Angelo DALL'OCA BIANCA
Self-portrait, 1914
Mixed media on cardboard
52 x 36,5 cm
Signed and dated lower right: 1914 | A. Dall’Oca B. • on the verso is a later inscription “Dr. Italo Erba e Lucia (?)”, with the number 14.
Literature
Reference bibliography
C. Manzini, edited by, Angelo Dall'Oca Bianca nell'Arte e nella Vita, Milan 1939; F. Lomartire, M. Saracino, edited by, Angelo Dall'Oca Bianca. Visioni multiple, exhibition catalogue, Milan 2002; L. Lorenzoni, s. v. Angelo Dall'Oca Bianca, in La Pittura nel Veneto. Il Novecento.
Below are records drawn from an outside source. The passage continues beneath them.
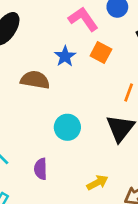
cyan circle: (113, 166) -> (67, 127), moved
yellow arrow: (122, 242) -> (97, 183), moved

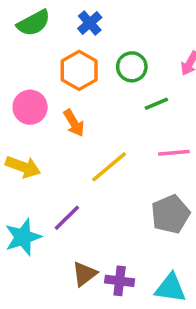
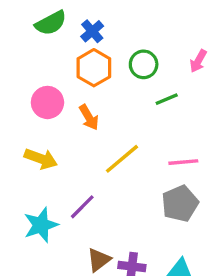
blue cross: (90, 23) -> (92, 31), moved
pink line: (174, 153) -> (183, 162), moved

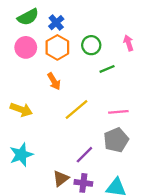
pink arrow: (198, 61) -> (129, 43), turned 133
pink circle: (47, 102) -> (26, 47), moved
purple line: (82, 207) -> (84, 155), moved

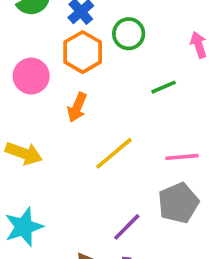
green circle: (91, 45) -> (129, 34), moved
pink circle: (26, 47) -> (31, 76), moved
orange arrow: (54, 81) -> (77, 107), turned 54

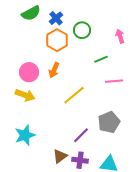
pink circle: (31, 76) -> (29, 72), moved
pink line: (182, 157) -> (114, 81), moved

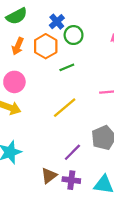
blue cross: (56, 18) -> (57, 22), moved
green line: (101, 59) -> (67, 67), moved
orange arrow: (54, 70) -> (18, 46), moved

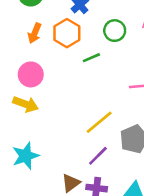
green circle: (74, 35) -> (115, 31), moved
yellow line: (65, 108) -> (99, 122), moved

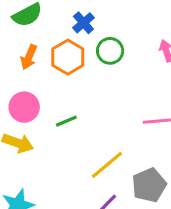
green circle: (115, 31) -> (110, 51), moved
green line: (91, 58) -> (66, 121), moved

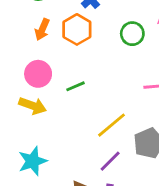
green circle: (110, 51) -> (132, 34), moved

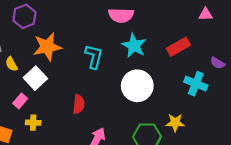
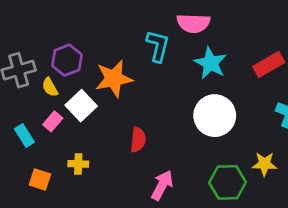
purple hexagon: (24, 16) -> (67, 60), moved
orange star: (47, 47) -> (114, 79), moved
cyan L-shape: (94, 56) -> (158, 46), moved
pink rectangle: (20, 101) -> (53, 121), moved

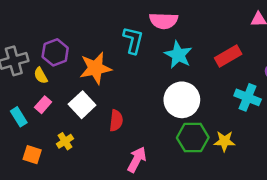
white square: (81, 106) -> (82, 105), moved
yellow cross: (78, 164) -> (65, 141), turned -35
green hexagon: (227, 182) -> (193, 138), moved

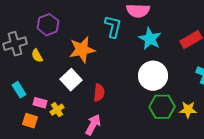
purple hexagon: (55, 52) -> (48, 25), moved
pink rectangle: (43, 105) -> (40, 103), moved, turned 64
pink arrow: (137, 159) -> (93, 125), moved

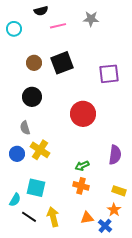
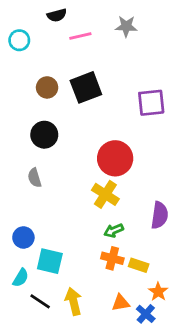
yellow cross: (40, 150) -> (105, 194), moved
blue circle: (17, 154) -> (23, 237), moved
yellow rectangle: (119, 191) -> (139, 265), moved

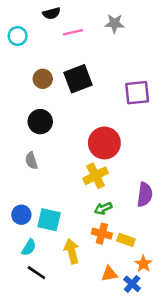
yellow cross: (105, 194) -> (96, 176), turned 30
cyan square: (50, 261) -> (49, 220), moved
cyan semicircle: (21, 278) -> (29, 247), moved
yellow arrow: (73, 301) -> (72, 251), moved

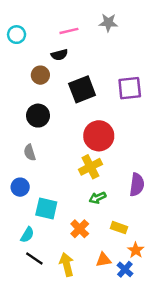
black semicircle: (52, 13) -> (59, 55), moved
black square: (78, 79) -> (82, 89), moved
blue circle: (21, 215) -> (20, 187), moved
orange cross: (102, 234) -> (80, 229), moved, turned 30
yellow arrow: (72, 251) -> (67, 265), moved

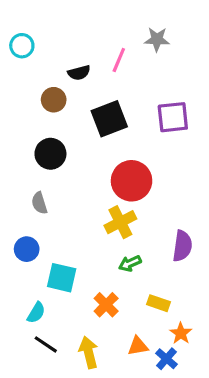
gray star: (108, 23) -> (157, 39), moved
pink line: (69, 31) -> (119, 60), moved, turned -54

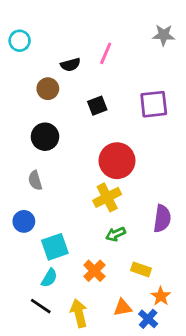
gray star: (157, 39) -> (164, 35), moved
black square: (109, 119) -> (97, 106), size x0.6
cyan square: (62, 278) -> (55, 247), turned -32
cyan semicircle: (36, 313) -> (49, 278), moved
Dizionario degli artisti, edited by N. Stringa, Milan 2009, pp. 137-138.
A pupil of Napoleone Nani (Venice, 1841 - 1899) at the Accademia Cignaroli in Verona, Angelo Dall'Oca Bianca immediately made a name for himself with the lenticular realism he learned from the master, ignited by a vibrant colorism à la Favretto, mobile, imbued with light, all rendered with an absolutely peculiar and extremely elegant stylistic formula. His paintings, populated by a gay and lively humanity, fully embody the taste for genre painting that was so internationally appreciated at the end of the 19th century.
Marking the stages of Dall'Oca's growing success are his participations in the Brera (1880), Milan (1881), Rome (1882), Munich (1883), and Turin (1884, 1898) Expositions and his countless international awards: the Prince Umberto Prize at the Milan Exposition (1886), the bronze medal at the Paris World's Fair (1889), the silver medal at the National Review of Palermo (1891-1892), gold medals at the Universal Expositions of Chicago (1893) and Antwerp (1894), Paris (1900) and Saint Louis (1904), and the first prize at the Rome International (1904).
The numerous awards go hand in hand with exceptional sales to a prestigious clientele, both public and private: from the City Hall to the Galleria Nazionale d'Arte Moderna in Rome, from the Brooklyn Museum of Art in New York to the Museu Municipal de Belles Arts in Barcelona, from Victor Emmanuel III, who buys some paintings for the royal villa in Monza, to wealthy collectors from all over the world.
The Budapest International in 1901 devoted a room to Dall'Oca with fifty-six of his works, while at the 10th Venice Biennale in 1912 he was given a section with no less than eighty-three works, presented in the catalog with an introduction by the artist himself.
Starting roughly from these dates we see a reformulation of the artist's painting style, now marked by the singular, highly original coexistence of Symbolist echoes and Divisionist presentiments. Emblematic of the new course of Dall'Oca's painting is this very elegant self-portrait of 1914. Having abandoned the glowing realism that had consecrated his fame, while at the same time caging his happiness of inspiration within expressive stereotypes that had become mannered with the passage of time, the artist finally indulges in a creative freedom that once again proves to be highly modern. An unprecedented stylistic figure, all the more interesting because it is genuine and in tune with the European artistic temperament of the early 20th century.
The long, filamentous brushstrokes, the fast, restless sign, return the features of a decidedly fascinating man, aware of his own stage presence. Of this eminent figure of an artist, protagonist of the Veronese scene at the turn of the 19th and 20th centuries, countless portraits are known, but all of them later than this one.